A few days ago I finally got to see some more of this beautiful country. I went together with a professor from the local univeristy and some students of her who are studying the womens role in rural areas. Very interesting to see their standard of living and get to know them a bit! On a bumpy country road we were 5 people that traveled to settlement Joana D’arc in the Amazon about 4h from the city, passing by an amazing scenery with animals and tropical plants. Me, entierly covered in mosquito repellent and covering clothing, sweating like never before. I saw some pretty cool animals such as salamanders, owls, vultures, a marmoset monkey, and a parrot!
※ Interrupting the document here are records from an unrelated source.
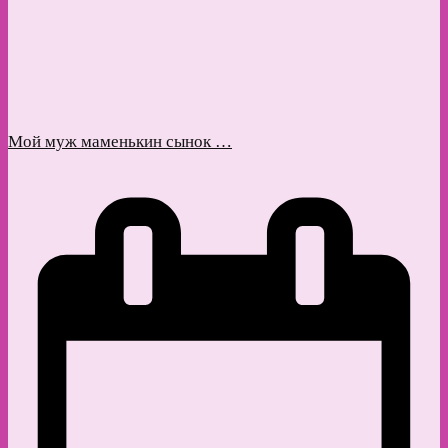
Мой муж маменькин сынок …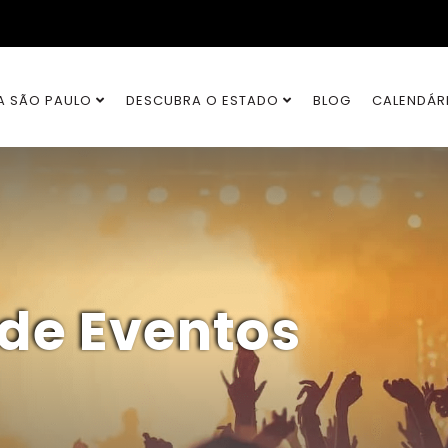
A SÃO PAULO
DESCUBRA O ESTADO
BLOG
CALENDÁR
 de Eventos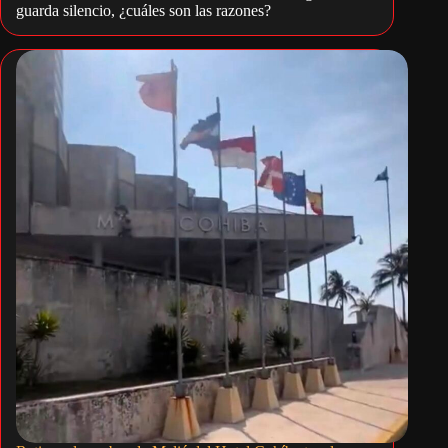
guarda silencio, ¿cuáles son las razones?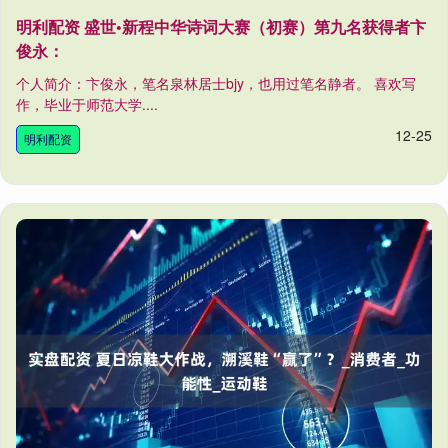
明利配资 盛世•新程中华诗词大赛（初赛）第九名获得者卞
俊永：
个人简介：卞俊永，笔名泉林居士bjy，也用过笔名静者。 喜欢写
作，毕业于师范大学....
12-25
明利配资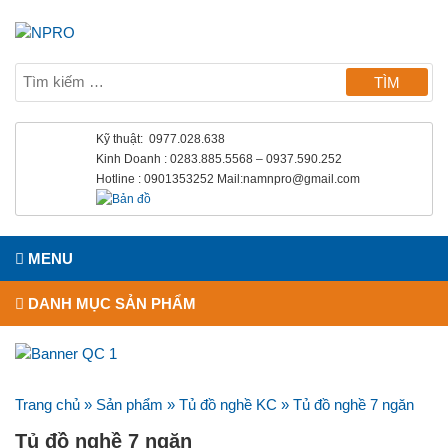
Kỹ thuật: 0977.028.638
Kinh Doanh : 0283.885.5568 – 0937.590.252
Hotline : 0901353252 Mail:namnpro@gmail.com
MENU
DANH MỤC SẢN PHẨM
Trang chủ
»
Sản phẩm
»
Tủ đồ nghề KC
»
Tủ đồ nghề 7 ngăn
Tủ đồ nghề 7 ngăn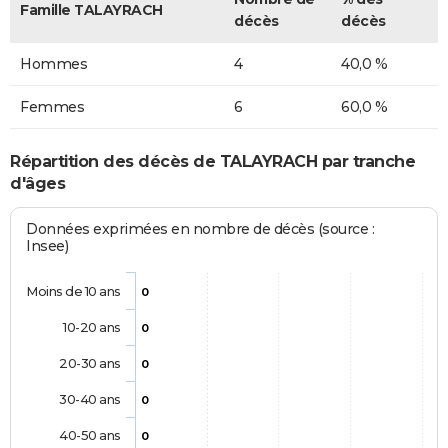
Famille TALAYRACH
décès
décès
Hommes
4
40,0 %
Femmes
6
60,0 %
Répartition des décès de TALAYRACH par tranche
d'âges
Données exprimées en nombre de décès (source :
Insee)
Moins de 10 ans
0
10-20 ans
0
20-30 ans
0
30-40 ans
0
40-50 ans
0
We stayed with a woman named Dona María de Gracas Silva and her family, they were very humble people and I am so grateful that they opened their home to us. Dona María is a hard working woman, peeling mandioca from dusk til dawn while also growing other raw materials in the land they own by their house. The first day we had dinner together with them and their neighbours. We spent the night and I slept in a hammock for the first time, really nice experience.
In the settlement they cultivate and procuce several products that I had the oppotunity to see and taste. Their main product of export is cassava, or mandioca as it’s called here, which is a root vegetable traditionally used by many indigenous people in Latin America. The growers in the settlement export both the root and the flour – fariña which is milled to a fine granular consistency and then sifted. I’m not a fan of the flour, but boiled mandioca with some salt & butter is really tasty! In the pictures below you can see how it’s produced. Notable is that the women doing the heavy work done by hand; picking and peeling them, while the majority of the men handle the job done by machines…
Other products cultivated are coffeeplants, guava, lemon, peanuts, pepper and biribá & pupuña.